Exercise: If a line in the data below includes the string "wood", please return a copy of it.

Entries shown:
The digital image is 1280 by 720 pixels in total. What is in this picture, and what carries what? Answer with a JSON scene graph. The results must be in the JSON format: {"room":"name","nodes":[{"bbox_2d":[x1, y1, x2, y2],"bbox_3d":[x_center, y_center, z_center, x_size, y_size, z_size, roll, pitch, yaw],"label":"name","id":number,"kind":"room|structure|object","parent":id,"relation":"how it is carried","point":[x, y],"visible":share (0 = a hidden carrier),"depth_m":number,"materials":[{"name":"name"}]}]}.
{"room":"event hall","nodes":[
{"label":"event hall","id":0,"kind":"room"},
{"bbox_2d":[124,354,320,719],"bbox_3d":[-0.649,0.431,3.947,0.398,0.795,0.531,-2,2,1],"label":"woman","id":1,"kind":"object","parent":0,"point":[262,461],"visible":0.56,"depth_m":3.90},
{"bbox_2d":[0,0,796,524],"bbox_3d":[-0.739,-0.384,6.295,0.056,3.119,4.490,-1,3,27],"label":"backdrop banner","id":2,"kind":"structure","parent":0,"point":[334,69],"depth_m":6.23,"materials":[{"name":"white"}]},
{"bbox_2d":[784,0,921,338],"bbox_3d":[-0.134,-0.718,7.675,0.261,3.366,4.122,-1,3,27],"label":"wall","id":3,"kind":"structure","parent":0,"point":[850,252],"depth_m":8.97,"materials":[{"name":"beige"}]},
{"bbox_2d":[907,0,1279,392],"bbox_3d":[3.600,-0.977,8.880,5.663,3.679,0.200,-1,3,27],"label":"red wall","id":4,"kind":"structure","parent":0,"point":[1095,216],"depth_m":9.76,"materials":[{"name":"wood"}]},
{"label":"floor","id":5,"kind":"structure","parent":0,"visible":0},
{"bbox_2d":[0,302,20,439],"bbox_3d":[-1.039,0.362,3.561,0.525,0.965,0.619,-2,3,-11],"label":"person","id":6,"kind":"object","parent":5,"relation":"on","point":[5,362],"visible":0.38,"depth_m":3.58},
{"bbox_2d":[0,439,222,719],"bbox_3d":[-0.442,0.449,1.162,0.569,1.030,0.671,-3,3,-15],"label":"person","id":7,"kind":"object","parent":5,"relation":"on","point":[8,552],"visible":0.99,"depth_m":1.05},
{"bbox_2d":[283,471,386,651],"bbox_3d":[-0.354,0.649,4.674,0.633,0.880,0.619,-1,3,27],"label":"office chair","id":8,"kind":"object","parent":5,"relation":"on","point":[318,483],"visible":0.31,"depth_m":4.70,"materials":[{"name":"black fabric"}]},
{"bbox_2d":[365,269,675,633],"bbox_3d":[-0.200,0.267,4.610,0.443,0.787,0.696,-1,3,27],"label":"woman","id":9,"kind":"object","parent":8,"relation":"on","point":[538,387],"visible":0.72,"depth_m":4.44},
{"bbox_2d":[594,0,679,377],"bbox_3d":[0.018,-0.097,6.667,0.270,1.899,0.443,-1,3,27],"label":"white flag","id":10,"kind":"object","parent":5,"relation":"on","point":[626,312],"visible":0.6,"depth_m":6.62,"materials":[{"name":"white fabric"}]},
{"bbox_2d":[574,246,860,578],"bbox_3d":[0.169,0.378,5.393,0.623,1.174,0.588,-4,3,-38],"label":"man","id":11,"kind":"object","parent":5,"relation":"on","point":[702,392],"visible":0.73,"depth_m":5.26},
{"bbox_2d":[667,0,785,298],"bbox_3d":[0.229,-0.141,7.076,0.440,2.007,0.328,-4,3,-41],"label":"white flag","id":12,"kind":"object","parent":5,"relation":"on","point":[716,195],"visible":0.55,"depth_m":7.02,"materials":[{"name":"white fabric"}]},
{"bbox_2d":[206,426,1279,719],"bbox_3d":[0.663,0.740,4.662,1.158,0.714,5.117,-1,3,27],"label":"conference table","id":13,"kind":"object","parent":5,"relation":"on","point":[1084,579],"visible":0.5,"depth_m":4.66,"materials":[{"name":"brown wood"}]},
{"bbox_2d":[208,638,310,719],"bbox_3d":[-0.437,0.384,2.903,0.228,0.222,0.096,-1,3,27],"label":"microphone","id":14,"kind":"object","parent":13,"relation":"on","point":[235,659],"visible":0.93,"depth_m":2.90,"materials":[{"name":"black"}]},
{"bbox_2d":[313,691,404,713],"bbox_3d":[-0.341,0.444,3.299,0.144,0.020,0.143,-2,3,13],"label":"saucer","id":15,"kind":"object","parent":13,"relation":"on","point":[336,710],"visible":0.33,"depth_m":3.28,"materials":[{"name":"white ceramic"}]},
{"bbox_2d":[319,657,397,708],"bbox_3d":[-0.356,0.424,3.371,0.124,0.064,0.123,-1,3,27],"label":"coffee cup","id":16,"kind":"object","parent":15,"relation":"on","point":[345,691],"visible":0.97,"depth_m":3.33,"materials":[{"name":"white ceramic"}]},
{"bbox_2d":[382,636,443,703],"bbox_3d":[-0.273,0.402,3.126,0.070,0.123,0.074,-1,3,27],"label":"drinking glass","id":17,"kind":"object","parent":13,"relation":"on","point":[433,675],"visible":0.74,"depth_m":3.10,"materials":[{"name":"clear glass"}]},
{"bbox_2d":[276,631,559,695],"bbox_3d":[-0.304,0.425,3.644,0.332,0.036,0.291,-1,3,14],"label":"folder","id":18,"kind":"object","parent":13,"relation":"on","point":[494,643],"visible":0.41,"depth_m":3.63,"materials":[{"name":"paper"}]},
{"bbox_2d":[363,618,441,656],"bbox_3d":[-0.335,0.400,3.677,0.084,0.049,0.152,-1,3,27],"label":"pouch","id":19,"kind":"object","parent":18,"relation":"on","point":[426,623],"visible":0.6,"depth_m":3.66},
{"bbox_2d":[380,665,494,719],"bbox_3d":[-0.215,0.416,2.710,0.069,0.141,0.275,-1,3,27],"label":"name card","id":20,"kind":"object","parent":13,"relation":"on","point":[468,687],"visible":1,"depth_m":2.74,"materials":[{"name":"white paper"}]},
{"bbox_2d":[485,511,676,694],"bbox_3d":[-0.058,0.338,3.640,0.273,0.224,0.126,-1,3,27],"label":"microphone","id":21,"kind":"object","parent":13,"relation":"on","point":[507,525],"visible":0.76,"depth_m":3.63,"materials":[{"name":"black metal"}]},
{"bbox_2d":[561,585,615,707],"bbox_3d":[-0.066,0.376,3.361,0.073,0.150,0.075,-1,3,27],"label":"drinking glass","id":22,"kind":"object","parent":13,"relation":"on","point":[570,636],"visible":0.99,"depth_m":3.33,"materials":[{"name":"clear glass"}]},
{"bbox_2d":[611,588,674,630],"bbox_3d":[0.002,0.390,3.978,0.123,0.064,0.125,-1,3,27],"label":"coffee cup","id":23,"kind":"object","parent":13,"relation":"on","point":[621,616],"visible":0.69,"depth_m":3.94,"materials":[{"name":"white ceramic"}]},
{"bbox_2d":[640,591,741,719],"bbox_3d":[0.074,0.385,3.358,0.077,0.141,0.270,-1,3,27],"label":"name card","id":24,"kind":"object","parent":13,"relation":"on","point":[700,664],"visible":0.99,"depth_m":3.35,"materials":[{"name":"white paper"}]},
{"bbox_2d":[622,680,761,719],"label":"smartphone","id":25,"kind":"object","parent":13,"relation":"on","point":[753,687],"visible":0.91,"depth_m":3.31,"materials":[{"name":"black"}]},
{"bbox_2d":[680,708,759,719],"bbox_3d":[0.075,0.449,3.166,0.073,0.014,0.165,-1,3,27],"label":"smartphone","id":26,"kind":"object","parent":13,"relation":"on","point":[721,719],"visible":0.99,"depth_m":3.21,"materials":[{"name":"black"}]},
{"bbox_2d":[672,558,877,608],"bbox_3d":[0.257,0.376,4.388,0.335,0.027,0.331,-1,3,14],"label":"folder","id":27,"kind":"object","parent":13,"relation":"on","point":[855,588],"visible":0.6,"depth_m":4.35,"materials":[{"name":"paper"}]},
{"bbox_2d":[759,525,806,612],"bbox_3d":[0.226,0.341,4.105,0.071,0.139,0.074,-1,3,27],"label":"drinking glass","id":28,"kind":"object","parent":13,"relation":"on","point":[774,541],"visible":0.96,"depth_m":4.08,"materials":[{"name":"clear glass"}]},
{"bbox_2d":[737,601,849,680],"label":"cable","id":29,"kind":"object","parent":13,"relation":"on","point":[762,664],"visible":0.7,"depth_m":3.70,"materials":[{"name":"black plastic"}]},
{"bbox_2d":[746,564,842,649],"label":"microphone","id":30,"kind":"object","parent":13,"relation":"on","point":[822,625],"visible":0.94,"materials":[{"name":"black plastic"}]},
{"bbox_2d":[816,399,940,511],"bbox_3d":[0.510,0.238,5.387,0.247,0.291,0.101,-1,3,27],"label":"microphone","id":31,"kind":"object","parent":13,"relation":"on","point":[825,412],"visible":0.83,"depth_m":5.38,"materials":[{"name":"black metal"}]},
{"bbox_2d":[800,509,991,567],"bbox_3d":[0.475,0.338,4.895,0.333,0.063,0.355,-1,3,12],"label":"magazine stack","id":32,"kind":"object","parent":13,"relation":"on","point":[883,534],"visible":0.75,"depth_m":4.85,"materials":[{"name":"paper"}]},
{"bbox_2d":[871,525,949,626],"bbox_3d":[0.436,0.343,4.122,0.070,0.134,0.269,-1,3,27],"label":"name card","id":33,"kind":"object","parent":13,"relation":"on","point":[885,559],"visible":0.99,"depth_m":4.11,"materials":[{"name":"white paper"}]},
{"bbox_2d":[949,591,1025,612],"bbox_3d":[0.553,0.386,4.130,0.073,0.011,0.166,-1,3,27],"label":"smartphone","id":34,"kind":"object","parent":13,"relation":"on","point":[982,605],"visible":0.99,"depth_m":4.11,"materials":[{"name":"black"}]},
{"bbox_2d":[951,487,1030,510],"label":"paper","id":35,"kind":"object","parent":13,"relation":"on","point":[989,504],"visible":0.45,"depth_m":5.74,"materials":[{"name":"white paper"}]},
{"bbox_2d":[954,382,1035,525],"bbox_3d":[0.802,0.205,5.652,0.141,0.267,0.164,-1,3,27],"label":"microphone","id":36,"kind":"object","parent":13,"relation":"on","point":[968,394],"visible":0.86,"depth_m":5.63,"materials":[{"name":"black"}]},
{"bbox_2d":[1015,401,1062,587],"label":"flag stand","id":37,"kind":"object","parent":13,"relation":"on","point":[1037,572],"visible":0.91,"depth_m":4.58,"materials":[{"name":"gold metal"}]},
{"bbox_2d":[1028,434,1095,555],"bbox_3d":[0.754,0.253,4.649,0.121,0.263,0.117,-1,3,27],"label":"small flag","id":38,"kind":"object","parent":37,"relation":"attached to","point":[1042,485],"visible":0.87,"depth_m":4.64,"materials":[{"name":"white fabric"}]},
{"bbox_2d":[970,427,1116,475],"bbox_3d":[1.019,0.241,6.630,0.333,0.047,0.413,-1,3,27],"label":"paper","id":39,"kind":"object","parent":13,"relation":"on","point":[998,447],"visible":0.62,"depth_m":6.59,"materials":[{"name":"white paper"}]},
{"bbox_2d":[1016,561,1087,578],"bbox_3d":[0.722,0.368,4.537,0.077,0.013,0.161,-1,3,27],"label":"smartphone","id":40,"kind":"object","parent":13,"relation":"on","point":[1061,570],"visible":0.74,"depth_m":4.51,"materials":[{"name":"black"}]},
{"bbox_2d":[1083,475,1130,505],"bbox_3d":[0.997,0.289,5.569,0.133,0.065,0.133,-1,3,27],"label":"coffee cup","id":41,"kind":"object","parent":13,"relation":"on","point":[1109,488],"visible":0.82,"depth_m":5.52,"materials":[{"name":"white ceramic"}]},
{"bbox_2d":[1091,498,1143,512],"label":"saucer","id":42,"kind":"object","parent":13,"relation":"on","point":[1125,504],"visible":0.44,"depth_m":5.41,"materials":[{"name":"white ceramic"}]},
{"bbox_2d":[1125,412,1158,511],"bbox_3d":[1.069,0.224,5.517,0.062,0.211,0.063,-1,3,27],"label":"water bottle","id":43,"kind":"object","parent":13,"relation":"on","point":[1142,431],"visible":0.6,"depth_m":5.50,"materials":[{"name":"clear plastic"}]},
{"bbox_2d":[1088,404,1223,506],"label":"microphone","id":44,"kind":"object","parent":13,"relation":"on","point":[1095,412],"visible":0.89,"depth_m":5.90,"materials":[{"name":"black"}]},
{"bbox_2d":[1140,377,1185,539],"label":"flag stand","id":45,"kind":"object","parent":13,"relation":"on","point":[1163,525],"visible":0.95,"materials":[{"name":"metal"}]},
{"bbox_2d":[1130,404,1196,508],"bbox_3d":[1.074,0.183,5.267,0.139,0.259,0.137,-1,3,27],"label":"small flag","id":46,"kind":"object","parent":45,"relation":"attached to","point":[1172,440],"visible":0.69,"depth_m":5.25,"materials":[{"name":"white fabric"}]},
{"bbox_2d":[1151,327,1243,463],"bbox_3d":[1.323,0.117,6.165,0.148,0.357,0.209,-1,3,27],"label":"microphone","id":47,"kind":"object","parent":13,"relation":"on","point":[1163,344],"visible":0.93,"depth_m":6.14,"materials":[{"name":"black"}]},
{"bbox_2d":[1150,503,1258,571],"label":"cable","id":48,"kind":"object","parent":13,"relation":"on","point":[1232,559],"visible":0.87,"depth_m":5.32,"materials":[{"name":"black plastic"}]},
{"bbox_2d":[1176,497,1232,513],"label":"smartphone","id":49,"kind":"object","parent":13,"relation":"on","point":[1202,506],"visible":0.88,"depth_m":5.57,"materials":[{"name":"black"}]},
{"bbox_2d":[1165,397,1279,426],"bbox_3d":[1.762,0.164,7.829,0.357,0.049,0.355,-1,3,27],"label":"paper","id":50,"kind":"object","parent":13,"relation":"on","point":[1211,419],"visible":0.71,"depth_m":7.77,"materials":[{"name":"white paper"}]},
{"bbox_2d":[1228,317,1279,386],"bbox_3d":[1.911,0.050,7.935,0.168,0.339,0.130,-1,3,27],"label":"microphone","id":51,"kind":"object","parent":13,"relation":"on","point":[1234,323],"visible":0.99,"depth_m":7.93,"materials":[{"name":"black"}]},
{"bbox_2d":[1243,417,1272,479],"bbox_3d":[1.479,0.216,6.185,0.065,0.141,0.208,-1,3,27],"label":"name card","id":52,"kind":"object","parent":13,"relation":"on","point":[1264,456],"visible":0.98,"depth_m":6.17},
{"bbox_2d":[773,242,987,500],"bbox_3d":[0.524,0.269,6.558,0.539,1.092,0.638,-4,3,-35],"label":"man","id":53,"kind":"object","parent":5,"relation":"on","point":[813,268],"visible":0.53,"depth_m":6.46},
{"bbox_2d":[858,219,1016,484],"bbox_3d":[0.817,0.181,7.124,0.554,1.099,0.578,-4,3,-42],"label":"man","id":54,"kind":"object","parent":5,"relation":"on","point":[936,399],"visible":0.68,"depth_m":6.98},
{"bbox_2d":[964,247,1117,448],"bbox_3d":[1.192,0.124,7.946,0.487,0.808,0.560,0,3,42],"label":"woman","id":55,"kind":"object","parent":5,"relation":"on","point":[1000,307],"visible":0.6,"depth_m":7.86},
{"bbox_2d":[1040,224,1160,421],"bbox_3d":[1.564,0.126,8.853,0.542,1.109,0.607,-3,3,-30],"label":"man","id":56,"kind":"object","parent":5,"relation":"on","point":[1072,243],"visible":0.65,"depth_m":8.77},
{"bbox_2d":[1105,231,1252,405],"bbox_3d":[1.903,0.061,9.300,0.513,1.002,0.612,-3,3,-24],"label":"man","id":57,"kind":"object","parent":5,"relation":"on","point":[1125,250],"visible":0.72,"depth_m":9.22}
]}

Output for this exercise:
{"bbox_2d":[907,0,1279,392],"bbox_3d":[3.600,-0.977,8.880,5.663,3.679,0.200,-1,3,27],"label":"red wall","id":4,"kind":"structure","parent":0,"point":[1095,216],"depth_m":9.76,"materials":[{"name":"wood"}]},
{"bbox_2d":[206,426,1279,719],"bbox_3d":[0.663,0.740,4.662,1.158,0.714,5.117,-1,3,27],"label":"conference table","id":13,"kind":"object","parent":5,"relation":"on","point":[1084,579],"visible":0.5,"depth_m":4.66,"materials":[{"name":"brown wood"}]},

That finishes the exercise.